What delightful and consoling words are communicated to us in the Gospel. Do not live in fear, little flock. The Lord had such great tenderness and solicitude for us.
He desires that we be preserved from the fear that threatens to separate us from Him and His salvation. He also calls us by a name which conveys his all embracing love. We are his little flock.
Little, for in some times and places a not so very grand or important group as the world might judge. Little also for the reason that we are like tender lambs, weak and in need of a shepherds protection and care against the wickedness and snares of the devil, who, with his minions, are as wolves who seek to devour the flock.
So we learn thus to look with trust upon Jesus Christ, our true shepherd, and to follow his voice faithfully. He will lead us out to pasture and feed us, and likewise lead us back into the sheepfold for safekeeping.
We learn, too, that there is but one flock which has been formed and belongs to this one shepherd, Christ. This one little flock addressed with such tender devotion by the Shepherd, is the Church. As the place where the sheep of the Lord are gathered safely, the Church is the true sheepfold.
“The Church is, accordingly, a sheepfold, the sole and necessary gateway to which is Christ. It is also the flock of which God himself foretold that he would be the shepherd, and whose sheep, even though governed by human shepherds, are unfailingly nourished and led by Christ himself, the Good Shepherd and Prince of Shepherds, who gave his life for his sheep. (CCC 754)
Jesus Christ is shepherd of the one flock, his Body the Church, whose members we are. This one Church of Christ “subsists within the Catholic Church” (Lumen Gentium, Second Vatican Council.). The Church, the one flock, makes visible the kingdom of God.
“This Kingdom shines out before men in the word, in the works and in the presence of Christ.” (Second Vatican Council, Lumen Gentium 5)
To welcome Jesus’ word is to welcome “the Kingdom itself.” ( LG 5) The seed and beginning of the Kingdom are the “little flock” of those whom Jesus came to gather around him, the flock whose shepherd he is. (Lk 12:32; cf. Mt 10:16; 26:31; Jn 10:1-21.)
They form Jesus’ true family. (Cf. Mt 12:49.) To those whom he thus gathered around him, he taught a new “way of acting” and a prayer of their own. (Cf. Mt5:6) (CCC 764)
In the Church, the one flock the Lord feeds and protects His sheep through the ministry of the shepherds who stand in his Person, in persona Christi.
Priests, bishops and the Holy Father, our Pope (Papa in Greek) enable us to live without fear because we are in intimate contact with our Shepherd through the preaching and teaching of the Scripture and tradition and the grace of sacramental life.
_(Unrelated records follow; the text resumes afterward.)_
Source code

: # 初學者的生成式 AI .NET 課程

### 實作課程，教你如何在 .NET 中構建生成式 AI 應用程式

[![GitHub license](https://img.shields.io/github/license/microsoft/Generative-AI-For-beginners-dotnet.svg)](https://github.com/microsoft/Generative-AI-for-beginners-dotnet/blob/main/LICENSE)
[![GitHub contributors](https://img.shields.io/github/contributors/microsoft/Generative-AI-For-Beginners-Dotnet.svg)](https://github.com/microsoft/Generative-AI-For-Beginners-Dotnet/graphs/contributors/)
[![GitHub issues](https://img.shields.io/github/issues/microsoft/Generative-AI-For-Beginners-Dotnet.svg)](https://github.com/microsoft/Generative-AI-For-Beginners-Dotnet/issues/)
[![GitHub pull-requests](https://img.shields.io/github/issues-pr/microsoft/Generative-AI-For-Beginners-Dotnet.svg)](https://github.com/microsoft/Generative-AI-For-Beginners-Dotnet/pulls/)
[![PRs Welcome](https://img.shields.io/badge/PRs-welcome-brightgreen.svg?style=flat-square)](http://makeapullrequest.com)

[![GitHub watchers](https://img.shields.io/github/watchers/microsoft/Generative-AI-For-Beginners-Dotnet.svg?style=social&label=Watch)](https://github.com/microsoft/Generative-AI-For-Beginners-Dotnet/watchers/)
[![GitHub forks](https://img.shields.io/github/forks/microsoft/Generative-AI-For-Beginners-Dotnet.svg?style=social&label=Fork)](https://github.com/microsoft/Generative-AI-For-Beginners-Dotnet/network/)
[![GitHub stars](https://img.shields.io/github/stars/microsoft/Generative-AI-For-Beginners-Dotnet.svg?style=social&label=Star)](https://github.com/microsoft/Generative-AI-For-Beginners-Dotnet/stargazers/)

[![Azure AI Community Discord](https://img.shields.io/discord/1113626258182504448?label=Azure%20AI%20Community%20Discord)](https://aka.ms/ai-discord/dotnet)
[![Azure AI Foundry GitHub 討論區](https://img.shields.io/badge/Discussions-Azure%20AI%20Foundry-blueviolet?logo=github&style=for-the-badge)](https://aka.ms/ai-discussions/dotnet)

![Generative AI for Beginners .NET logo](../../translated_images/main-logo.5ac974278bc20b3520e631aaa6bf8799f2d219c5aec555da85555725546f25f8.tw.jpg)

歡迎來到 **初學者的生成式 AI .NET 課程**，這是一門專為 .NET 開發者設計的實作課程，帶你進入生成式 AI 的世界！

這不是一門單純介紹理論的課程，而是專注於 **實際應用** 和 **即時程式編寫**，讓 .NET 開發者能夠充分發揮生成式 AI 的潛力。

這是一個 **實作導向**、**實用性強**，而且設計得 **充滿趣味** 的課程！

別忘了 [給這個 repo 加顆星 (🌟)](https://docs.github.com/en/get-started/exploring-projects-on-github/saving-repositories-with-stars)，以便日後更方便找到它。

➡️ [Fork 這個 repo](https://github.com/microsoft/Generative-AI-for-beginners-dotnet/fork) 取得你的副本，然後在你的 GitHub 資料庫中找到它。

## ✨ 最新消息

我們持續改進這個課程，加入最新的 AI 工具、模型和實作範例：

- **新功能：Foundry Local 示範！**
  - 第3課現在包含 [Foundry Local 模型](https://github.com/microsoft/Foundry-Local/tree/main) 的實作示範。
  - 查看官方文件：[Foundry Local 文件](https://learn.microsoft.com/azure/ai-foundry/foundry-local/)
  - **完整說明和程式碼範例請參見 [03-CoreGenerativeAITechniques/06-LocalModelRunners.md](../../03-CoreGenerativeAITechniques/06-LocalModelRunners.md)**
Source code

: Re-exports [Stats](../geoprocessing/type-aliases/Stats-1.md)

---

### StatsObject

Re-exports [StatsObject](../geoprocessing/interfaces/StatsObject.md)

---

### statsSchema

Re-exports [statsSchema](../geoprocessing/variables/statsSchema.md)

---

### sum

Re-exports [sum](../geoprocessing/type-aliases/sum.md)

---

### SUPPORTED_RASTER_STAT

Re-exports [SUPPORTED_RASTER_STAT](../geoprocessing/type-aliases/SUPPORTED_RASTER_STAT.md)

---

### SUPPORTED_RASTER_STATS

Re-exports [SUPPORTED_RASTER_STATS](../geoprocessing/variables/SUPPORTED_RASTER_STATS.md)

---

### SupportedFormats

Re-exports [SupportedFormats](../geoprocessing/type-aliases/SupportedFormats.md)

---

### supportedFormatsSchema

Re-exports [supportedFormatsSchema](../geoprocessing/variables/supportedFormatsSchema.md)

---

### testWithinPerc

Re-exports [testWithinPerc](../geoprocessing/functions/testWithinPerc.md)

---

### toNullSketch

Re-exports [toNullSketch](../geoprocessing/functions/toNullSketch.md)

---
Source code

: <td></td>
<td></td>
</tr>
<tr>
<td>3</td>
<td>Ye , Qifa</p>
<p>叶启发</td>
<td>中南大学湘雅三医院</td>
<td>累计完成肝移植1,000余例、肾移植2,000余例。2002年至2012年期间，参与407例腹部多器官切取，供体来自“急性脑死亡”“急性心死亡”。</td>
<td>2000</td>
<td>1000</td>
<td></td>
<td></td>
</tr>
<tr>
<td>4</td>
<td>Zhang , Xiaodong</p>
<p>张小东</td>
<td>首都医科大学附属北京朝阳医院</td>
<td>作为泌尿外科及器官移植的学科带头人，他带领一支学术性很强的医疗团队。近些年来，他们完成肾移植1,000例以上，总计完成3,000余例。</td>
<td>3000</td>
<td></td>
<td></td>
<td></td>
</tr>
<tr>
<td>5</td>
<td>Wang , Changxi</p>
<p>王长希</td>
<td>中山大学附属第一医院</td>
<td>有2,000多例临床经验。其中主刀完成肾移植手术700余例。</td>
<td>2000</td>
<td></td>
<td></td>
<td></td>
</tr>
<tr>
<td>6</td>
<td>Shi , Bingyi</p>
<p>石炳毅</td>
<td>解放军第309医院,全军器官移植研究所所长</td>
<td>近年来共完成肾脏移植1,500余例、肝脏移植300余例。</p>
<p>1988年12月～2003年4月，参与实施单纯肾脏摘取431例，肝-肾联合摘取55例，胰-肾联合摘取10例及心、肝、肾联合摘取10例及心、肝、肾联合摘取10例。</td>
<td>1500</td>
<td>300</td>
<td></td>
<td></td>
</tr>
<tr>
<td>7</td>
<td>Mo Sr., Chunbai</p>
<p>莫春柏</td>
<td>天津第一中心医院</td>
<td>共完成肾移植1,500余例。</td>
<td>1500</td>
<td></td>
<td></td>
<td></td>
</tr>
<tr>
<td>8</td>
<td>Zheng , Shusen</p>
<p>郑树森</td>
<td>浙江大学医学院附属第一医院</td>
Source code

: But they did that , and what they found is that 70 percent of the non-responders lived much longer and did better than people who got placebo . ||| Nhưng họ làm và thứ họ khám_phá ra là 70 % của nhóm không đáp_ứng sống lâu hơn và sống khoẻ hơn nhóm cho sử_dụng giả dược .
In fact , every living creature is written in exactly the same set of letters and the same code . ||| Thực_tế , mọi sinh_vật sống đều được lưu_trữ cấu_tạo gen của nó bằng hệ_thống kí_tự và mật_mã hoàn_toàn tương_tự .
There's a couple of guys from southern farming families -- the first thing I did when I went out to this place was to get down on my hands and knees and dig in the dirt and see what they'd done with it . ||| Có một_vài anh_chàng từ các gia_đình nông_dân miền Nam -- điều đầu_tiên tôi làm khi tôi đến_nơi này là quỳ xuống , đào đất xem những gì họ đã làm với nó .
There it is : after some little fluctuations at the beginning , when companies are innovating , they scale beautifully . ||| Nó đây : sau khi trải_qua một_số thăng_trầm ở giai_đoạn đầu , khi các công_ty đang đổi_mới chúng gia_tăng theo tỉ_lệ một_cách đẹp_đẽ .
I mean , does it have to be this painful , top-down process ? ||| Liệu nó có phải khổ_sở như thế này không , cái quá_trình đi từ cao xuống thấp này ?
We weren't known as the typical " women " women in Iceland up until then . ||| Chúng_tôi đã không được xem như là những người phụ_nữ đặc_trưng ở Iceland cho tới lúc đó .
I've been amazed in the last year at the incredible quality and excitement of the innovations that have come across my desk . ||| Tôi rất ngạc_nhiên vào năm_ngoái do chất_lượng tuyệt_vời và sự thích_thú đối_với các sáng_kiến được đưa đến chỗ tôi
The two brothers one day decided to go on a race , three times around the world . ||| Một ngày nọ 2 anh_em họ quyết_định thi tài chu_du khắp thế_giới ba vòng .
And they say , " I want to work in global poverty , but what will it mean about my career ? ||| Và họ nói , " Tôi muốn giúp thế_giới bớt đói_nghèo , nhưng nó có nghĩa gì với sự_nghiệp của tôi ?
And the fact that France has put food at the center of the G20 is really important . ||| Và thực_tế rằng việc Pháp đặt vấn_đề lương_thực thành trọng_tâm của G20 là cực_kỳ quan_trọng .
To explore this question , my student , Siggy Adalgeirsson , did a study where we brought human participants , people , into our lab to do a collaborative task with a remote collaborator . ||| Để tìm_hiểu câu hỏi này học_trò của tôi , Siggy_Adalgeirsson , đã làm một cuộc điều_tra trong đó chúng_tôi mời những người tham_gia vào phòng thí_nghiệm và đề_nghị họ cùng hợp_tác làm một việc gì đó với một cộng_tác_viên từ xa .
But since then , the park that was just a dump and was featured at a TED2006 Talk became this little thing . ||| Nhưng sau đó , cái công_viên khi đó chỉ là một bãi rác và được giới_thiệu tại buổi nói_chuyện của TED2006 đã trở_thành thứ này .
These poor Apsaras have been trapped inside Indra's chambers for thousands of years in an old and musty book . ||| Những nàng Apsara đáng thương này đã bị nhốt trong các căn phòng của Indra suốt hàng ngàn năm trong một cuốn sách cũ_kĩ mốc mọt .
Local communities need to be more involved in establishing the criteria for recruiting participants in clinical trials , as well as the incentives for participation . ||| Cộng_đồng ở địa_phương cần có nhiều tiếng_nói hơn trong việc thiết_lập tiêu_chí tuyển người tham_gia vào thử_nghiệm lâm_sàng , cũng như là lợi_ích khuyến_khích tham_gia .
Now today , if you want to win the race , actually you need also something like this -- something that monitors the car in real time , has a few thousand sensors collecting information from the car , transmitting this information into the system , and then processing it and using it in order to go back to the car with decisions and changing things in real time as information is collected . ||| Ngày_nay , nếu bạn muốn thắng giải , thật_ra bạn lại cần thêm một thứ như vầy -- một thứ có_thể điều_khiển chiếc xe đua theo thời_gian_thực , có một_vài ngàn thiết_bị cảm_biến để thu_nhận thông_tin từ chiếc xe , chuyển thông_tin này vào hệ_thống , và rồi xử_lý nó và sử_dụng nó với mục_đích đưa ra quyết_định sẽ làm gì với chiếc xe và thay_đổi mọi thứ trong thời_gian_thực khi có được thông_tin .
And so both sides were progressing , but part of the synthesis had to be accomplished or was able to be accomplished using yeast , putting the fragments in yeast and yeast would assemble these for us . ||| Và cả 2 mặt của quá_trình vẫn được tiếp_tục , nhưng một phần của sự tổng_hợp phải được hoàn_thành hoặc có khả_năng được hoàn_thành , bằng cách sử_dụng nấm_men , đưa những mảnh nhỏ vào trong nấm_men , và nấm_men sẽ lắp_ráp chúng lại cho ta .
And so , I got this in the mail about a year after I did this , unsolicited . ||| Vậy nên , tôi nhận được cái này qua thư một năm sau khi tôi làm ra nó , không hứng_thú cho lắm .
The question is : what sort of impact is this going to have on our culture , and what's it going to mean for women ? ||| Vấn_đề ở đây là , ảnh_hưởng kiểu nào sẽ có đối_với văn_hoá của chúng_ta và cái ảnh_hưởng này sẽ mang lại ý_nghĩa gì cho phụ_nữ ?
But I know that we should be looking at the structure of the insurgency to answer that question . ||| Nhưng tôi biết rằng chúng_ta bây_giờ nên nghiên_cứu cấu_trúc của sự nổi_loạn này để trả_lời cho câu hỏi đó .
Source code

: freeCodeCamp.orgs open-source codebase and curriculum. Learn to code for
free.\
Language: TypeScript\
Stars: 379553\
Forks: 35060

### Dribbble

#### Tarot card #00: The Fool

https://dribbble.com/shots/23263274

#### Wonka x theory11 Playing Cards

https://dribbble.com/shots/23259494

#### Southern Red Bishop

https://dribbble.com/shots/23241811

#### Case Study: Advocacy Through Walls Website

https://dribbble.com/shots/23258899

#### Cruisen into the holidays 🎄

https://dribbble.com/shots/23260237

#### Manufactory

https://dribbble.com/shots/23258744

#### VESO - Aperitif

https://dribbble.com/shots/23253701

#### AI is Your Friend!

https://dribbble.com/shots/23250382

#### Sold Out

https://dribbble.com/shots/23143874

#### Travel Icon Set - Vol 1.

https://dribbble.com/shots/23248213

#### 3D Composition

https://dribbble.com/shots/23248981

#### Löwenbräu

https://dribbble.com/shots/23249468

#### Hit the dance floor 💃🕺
In the ecclesial service of the ordained minister, it is Christ himself who is present to his Church as Head of his Body, Shepherd of his flock, high priest of the redemptive sacrifice, Teacher of Truth.
This is what the Church means by saying that the priest, by virtue of the sacrament of Holy Orders, acts in persona Christi Capitis: It is the same priest, Christ Jesus, whose sacred person his minister truly represents. Now the minister, by reason of the sacerdotal consecration which he has received, is truly made like to the high priest and possesses the authority to act in the power and place of the person of Christ himself (virtute ac persona ipsius Christi).
Christ is the source of all priesthood: the priest of the old law was a figure of Christ, and the priest of the new law acts in the person of Christ. (CCC 1548)
The ministry of our shepherds in the priesthood of Christ was founded upon and handed down by the Apostles. He is present among us through their ministry by the power of the Holy Spirit, in particular as they exercise their priesthood in the Holy Mass and all the sacraments.
Christ himself chose the apostles and gave them a share in his mission and authority. Raised to the Father’s right hand, he has not forsaken his flock but he kee ps it under his constant protection through the apostles, and guides it still through these same pastors who continue his work today. Thus, it is Christ whose gift it is that some be apostles, others pastors. He continues to act through the bishops. (CCC 1575)
In particular it is the priest and bishop, who stands in the place of Peter, who acts as principal shepherd of the flock of the Church.
The Lord made Simon alone, whom he named Peter, the rock of his Church. He gave him the keys of his Church and instituted him shepherd of the whole flock.
The office of binding and loosing which was given to Peter was also assigned to the college of apostles united to its head. This pastoral office of Peter and the other apostles belongs to the Church’s very foundation and is continued by the bishops under the primacy of the Pope. (CCC 881)
We, the little flock of the Lord, need never live in fear if we faithfully feed at the true source of the graces of redemption and remain in the sheepfold of the Ch urch.